SELECTED EXCERPT:
------------

I'm not sure what this is called since it is new to me, but here is what I want to do:
I have two tables in my database: TableA and TableB. TableA has pk a_id and another field called a_code. TableB has pk b_id and another field called b_code.
I have these tables mapped in my sqlalchemy code and they work fine. I want to create a third object called TableC that doesn't actually exist in my database, but that contains combinations of a_code and b_code, something like this:
class TableC:
a_code = String
b_code = String
Then I'd like to query TableC like:
TableC.query.filter(and_(
TableC.a_code == x,
TableC.b_code == y)).all()
Question 1) Does this type of thing have a name? 2) How do I do the mapping (using declarative would be nice)?
I don't really have a complete understanding of the query you are trying to express, weather it's a union or a join or some third thing, but that aside, it certainly is possible to map an arbitrary selectable (anything you can pass to a database that returns rows).
I'll start with the assumption that you want some kind of union of TableA and TableB, which would be all of the rows in A, and also all of the rows in B. This is easy enough to change to a different concept if you reveal more information about the shape of the data you are expressing.
We'll start by setting up the real tables, and classes to map them, in the declarative style.
from sqlalchemy import *
import sqlalchemy.ext.declarative
Base = sqlalchemy.ext.declarative.declarative_base()
class TableA(Base):
__tablename__ = 'a'
id = Column(Integer, primary_key=True)
a_code = Column(String)
class TableB(Base):
__tablename__ = 'b'
id = Column(Integer, primary_key=True)
b_code = Column(String)
Since we've used declarative, we don't actually have table instances to work from, which is neccesary for the next part. There are many ways to access the tables, but the way I prefer is to use sqlalchemy mapping introspection methods, since that will work no matter how the class was mapped.

------------

RECORD EXTRACTS:

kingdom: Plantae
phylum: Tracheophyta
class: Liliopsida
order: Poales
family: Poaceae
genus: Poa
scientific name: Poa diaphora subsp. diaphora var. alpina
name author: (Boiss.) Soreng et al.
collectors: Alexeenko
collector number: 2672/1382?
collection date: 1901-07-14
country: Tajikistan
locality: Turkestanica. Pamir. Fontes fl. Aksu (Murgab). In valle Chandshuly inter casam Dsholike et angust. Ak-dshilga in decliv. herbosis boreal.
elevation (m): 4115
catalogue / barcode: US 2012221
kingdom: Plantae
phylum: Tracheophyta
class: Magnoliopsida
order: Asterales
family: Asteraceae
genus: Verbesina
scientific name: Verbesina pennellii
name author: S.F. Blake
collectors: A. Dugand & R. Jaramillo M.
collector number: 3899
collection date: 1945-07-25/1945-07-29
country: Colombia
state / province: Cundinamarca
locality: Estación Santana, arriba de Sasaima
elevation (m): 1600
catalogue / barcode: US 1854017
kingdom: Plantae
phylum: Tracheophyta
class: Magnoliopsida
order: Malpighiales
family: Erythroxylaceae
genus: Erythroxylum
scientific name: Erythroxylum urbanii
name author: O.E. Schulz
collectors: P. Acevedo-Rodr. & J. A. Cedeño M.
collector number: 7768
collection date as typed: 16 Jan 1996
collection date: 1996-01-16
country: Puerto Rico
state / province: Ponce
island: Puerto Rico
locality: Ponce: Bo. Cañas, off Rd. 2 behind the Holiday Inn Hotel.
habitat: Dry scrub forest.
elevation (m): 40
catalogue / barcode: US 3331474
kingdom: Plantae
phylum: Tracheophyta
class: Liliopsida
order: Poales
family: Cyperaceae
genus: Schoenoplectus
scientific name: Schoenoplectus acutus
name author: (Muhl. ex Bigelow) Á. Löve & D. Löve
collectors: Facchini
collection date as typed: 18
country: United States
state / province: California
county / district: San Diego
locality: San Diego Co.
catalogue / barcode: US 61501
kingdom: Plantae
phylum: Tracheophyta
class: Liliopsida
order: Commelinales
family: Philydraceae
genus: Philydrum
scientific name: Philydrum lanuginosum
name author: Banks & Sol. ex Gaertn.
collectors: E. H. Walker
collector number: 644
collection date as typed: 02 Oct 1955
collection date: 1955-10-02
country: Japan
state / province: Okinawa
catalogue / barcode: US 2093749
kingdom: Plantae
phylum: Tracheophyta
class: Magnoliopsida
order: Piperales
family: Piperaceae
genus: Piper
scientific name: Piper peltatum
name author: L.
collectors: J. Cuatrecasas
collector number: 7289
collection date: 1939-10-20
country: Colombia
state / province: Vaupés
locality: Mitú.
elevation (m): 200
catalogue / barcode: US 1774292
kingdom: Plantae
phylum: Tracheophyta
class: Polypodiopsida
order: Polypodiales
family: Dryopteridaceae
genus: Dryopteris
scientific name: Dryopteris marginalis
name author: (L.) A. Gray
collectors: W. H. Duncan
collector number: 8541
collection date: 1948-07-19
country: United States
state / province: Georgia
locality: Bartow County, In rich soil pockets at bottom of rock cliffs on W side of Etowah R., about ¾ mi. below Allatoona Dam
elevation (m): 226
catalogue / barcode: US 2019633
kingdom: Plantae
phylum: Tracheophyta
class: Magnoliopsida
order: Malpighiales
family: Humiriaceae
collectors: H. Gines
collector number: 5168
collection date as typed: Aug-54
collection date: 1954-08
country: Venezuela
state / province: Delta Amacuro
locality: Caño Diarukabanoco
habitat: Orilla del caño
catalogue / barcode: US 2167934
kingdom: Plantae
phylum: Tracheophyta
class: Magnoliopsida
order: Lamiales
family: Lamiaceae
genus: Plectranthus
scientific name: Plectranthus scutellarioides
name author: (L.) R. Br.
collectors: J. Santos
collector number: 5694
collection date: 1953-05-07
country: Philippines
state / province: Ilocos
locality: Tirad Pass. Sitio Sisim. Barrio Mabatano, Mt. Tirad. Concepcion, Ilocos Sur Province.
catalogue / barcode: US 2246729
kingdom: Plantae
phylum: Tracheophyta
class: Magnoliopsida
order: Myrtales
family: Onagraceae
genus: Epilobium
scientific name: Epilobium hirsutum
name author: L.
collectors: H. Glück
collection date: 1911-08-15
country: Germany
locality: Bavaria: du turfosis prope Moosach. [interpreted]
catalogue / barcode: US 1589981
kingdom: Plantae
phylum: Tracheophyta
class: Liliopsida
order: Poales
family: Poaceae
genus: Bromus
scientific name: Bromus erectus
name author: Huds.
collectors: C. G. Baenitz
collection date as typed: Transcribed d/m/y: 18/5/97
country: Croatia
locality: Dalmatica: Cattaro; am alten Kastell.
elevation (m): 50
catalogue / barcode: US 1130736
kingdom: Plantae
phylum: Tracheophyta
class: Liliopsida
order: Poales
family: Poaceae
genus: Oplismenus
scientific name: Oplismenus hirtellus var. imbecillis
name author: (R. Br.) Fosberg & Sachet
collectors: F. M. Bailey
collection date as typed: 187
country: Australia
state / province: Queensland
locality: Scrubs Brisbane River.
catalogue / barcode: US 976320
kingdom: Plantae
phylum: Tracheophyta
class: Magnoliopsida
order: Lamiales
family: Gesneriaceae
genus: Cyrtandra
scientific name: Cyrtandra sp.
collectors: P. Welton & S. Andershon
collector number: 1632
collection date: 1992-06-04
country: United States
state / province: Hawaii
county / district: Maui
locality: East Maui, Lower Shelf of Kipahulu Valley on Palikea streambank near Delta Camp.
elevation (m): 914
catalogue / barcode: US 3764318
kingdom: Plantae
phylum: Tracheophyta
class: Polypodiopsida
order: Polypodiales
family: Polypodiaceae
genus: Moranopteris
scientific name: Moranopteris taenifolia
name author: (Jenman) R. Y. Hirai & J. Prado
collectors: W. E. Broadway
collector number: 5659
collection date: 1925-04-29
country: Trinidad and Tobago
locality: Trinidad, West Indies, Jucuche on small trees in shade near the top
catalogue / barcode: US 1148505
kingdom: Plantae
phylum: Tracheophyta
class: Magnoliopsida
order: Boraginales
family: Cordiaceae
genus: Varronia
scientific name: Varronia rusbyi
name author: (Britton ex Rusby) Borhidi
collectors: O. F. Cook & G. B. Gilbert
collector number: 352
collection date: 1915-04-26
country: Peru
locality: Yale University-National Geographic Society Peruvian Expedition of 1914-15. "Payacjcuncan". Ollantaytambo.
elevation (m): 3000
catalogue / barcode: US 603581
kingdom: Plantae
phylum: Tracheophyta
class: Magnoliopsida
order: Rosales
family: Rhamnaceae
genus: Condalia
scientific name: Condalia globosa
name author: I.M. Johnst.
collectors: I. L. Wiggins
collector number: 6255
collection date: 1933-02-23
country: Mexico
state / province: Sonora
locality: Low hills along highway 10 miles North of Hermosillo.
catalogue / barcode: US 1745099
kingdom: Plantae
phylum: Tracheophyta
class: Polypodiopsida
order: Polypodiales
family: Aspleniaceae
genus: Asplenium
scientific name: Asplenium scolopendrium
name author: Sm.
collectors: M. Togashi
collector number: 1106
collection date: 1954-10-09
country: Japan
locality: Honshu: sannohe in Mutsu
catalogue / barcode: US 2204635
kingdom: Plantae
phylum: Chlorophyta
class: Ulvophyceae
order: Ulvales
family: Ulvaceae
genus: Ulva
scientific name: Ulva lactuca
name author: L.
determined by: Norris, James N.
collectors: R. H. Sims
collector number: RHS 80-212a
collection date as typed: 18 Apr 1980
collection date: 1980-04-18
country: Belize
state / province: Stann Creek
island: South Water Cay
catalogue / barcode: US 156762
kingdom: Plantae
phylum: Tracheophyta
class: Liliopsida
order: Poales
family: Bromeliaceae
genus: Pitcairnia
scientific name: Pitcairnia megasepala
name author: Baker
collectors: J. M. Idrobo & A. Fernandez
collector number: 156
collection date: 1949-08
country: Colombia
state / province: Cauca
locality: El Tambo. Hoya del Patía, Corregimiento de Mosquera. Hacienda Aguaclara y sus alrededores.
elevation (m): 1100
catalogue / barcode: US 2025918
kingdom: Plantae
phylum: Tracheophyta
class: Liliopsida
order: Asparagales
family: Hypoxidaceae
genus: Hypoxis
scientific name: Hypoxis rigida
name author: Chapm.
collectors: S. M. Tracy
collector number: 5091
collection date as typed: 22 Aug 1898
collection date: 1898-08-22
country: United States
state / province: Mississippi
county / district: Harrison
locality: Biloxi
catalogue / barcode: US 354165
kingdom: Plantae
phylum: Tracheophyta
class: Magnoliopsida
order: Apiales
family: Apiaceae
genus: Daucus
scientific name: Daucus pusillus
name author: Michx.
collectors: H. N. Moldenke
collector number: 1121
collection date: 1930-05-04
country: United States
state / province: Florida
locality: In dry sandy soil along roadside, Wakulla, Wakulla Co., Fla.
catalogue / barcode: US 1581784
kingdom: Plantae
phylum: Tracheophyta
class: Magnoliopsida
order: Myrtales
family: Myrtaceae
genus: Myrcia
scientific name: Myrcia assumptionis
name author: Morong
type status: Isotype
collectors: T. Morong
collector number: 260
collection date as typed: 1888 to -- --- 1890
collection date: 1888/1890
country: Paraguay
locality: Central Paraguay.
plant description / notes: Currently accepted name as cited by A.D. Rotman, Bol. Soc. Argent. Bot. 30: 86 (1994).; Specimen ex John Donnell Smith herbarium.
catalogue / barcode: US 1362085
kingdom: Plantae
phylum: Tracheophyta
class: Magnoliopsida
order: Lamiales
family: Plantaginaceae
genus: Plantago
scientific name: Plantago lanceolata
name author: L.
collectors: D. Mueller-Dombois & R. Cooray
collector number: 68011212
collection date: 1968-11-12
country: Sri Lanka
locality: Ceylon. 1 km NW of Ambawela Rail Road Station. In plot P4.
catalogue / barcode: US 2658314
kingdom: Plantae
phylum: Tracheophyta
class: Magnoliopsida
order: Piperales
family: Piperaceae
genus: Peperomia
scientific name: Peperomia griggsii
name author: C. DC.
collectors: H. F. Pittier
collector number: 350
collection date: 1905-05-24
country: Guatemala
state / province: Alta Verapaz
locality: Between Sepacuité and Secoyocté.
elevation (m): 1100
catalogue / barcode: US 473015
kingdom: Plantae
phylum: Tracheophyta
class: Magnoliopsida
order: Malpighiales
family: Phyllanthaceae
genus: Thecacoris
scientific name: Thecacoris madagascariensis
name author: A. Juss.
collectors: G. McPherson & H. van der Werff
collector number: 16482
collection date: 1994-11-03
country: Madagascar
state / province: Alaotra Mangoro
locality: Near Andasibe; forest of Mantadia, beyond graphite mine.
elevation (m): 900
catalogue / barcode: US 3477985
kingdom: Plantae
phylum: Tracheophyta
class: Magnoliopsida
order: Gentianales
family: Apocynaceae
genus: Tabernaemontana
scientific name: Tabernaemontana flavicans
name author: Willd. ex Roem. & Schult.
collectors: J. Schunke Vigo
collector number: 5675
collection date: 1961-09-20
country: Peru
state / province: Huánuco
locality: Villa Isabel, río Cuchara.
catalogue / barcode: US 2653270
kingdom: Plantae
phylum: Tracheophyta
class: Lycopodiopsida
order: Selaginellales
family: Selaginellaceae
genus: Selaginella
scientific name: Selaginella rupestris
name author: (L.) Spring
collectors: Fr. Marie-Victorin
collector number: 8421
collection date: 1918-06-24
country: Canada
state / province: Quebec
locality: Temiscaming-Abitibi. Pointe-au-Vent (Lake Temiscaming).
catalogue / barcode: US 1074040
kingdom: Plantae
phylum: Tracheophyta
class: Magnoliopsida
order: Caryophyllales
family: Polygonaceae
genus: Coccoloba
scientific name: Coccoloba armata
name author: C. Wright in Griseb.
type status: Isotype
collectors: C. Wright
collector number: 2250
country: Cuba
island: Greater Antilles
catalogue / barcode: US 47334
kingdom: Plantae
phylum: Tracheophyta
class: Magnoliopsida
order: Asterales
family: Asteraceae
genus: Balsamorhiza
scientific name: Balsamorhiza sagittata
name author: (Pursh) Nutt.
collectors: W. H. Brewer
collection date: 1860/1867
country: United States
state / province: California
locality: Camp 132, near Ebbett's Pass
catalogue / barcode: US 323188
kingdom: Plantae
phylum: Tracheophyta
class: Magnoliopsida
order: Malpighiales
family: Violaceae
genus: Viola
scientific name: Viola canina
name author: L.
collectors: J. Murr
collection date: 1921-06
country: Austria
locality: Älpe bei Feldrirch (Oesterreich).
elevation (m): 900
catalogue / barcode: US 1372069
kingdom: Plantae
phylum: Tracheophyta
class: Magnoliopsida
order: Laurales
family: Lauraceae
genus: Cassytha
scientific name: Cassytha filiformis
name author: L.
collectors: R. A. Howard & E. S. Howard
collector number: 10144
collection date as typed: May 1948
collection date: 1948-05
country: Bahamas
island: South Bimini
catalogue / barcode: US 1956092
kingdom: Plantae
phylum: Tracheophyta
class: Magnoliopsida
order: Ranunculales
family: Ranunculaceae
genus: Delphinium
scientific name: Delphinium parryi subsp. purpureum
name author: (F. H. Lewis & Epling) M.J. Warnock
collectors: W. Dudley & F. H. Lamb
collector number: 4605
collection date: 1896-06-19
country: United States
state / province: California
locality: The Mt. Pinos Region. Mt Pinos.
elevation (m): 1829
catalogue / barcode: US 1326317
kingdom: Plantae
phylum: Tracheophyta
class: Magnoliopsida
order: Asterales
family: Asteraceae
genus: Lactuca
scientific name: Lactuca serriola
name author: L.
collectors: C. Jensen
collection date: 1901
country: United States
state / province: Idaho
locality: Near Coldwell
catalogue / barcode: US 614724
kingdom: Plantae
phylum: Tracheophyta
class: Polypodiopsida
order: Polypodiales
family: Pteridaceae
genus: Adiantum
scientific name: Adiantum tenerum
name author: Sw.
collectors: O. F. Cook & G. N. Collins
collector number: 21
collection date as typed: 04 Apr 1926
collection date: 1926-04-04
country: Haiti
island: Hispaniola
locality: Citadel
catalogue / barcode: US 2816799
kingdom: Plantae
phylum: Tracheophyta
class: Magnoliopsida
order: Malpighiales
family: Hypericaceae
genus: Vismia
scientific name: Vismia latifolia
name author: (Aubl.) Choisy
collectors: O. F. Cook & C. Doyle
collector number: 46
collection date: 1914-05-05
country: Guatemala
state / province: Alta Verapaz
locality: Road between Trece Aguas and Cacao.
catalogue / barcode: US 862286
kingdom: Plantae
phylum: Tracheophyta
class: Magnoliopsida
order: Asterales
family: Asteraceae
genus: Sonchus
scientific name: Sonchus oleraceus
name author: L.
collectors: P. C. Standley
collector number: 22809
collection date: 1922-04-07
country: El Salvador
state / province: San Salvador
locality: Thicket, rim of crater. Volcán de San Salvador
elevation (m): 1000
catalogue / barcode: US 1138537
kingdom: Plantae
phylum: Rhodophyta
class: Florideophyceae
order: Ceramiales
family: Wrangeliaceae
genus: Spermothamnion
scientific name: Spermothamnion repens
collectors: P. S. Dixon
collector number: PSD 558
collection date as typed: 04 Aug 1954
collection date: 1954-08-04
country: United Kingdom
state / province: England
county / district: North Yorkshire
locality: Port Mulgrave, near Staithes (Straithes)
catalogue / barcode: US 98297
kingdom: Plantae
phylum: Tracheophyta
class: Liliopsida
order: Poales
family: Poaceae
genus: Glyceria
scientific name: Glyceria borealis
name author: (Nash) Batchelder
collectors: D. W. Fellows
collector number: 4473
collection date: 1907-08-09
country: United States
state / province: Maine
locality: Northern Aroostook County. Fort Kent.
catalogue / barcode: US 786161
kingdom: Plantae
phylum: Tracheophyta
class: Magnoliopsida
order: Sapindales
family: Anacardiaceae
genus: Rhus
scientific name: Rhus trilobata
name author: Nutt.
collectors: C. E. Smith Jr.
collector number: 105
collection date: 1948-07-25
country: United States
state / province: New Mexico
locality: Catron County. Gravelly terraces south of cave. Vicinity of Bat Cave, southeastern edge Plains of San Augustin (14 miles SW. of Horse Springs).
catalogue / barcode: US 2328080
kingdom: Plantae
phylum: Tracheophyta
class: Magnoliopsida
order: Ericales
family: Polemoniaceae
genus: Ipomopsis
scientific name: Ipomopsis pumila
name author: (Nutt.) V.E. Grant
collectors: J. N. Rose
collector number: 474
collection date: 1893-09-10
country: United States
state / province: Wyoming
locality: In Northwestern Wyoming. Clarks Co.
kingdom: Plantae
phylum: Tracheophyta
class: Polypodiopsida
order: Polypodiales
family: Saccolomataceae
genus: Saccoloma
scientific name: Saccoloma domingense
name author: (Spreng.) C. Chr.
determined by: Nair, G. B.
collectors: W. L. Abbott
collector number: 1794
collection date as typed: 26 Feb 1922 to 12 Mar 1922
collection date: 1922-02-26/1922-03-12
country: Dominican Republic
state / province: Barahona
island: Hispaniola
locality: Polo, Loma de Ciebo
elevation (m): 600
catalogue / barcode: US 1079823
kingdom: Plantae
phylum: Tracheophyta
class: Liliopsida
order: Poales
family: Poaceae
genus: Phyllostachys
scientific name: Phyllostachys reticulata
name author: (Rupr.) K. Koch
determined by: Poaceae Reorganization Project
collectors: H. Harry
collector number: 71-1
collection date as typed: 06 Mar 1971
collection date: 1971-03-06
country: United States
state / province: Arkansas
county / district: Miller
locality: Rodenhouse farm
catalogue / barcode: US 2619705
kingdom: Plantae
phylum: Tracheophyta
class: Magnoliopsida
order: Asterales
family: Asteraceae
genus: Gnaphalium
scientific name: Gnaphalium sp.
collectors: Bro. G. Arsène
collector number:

------------

PARTS OF THE EXERCISE:
1. Set down the passage of the SQLAlchemy thread above between "I'm not sure" and "TableC.b_code == y)).all()", inclusive, with every character unchanged.
2. Output as a JSON list of strings, one per line, the lines of the rows above between the lines holding "country: Puerto Rico" and "habitat: Orilla del caño", inclusive, leaving out any blank lines.

SOLUTIONS IN ORDER:
1.
I'm not sure what this is called since it is new to me, but here is what I want to do:
I have two tables in my database: TableA and TableB. TableA has pk a_id and another field called a_code. TableB has pk b_id and another field called b_code.
I have these tables mapped in my sqlalchemy code and they work fine. I want to create a third object called TableC that doesn't actually exist in my database, but that contains combinations of a_code and b_code, something like this:
class TableC:
a_code = String
b_code = String
Then I'd like to query TableC like:
TableC.query.filter(and_(
TableC.a_code == x,
TableC.b_code == y)).all()

2.
[
  "country: Puerto Rico",
  "state / province: Ponce",
  "island: Puerto Rico",
  "locality: Ponce: Bo. Cañas, off Rd. 2 behind the Holiday Inn Hotel.",
  "habitat: Dry scrub forest.",
  "elevation (m): 40",
  "catalogue / barcode: US 3331474",
  "kingdom: Plantae",
  "phylum: Tracheophyta",
  "class: Liliopsida",
  "order: Poales",
  "family: Cyperaceae",
  "genus: Schoenoplectus",
  "scientific name: Schoenoplectus acutus",
  "name author: (Muhl. ex Bigelow) Á. Löve & D. Löve",
  "collectors: Facchini",
  "collection date as typed: 18",
  "country: United States",
  "state / province: California",
  "county / district: San Diego",
  "locality: San Diego Co.",
  "catalogue / barcode: US 61501",
  "kingdom: Plantae",
  "phylum: Tracheophyta",
  "class: Liliopsida",
  "order: Commelinales",
  "family: Philydraceae",
  "genus: Philydrum",
  "scientific name: Philydrum lanuginosum",
  "name author: Banks & Sol. ex Gaertn.",
  "collectors: E. H. Walker",
  "collector number: 644",
  "collection date as typed: 02 Oct 1955",
  "collection date: 1955-10-02",
  "country: Japan",
  "state / province: Okinawa",
  "catalogue / barcode: US 2093749",
  "kingdom: Plantae",
  "phylum: Tracheophyta",
  "class: Magnoliopsida",
  "order: Piperales",
  "family: Piperaceae",
  "genus: Piper",
  "scientific name: Piper peltatum",
  "name author: L.",
  "collectors: J. Cuatrecasas",
  "collector number: 7289",
  "collection date: 1939-10-20",
  "country: Colombia",
  "state / province: Vaupés",
  "locality: Mitú.",
  "elevation (m): 200",
  "catalogue / barcode: US 1774292",
  "kingdom: Plantae",
  "phylum: Tracheophyta",
  "class: Polypodiopsida",
  "order: Polypodiales",
  "family: Dryopteridaceae",
  "genus: Dryopteris",
  "scientific name: Dryopteris marginalis",
  "name author: (L.) A. Gray",
  "collectors: W. H. Duncan",
  "collector number: 8541",
  "collection date: 1948-07-19",
  "country: United States",
  "state / province: Georgia",
  "locality: Bartow County, In rich soil pockets at bottom of rock cliffs on W side of Etowah R., about ¾ mi. below Allatoona Dam",
  "elevation (m): 226",
  "catalogue / barcode: US 2019633",
  "kingdom: Plantae",
  "phylum: Tracheophyta",
  "class: Magnoliopsida",
  "order: Malpighiales",
  "family: Humiriaceae",
  "collectors: H. Gines",
  "collector number: 5168",
  "collection date as typed: Aug-54",
  "collection date: 1954-08",
  "country: Venezuela",
  "state / province: Delta Amacuro",
  "locality: Caño Diarukabanoco",
  "habitat: Orilla del caño"
]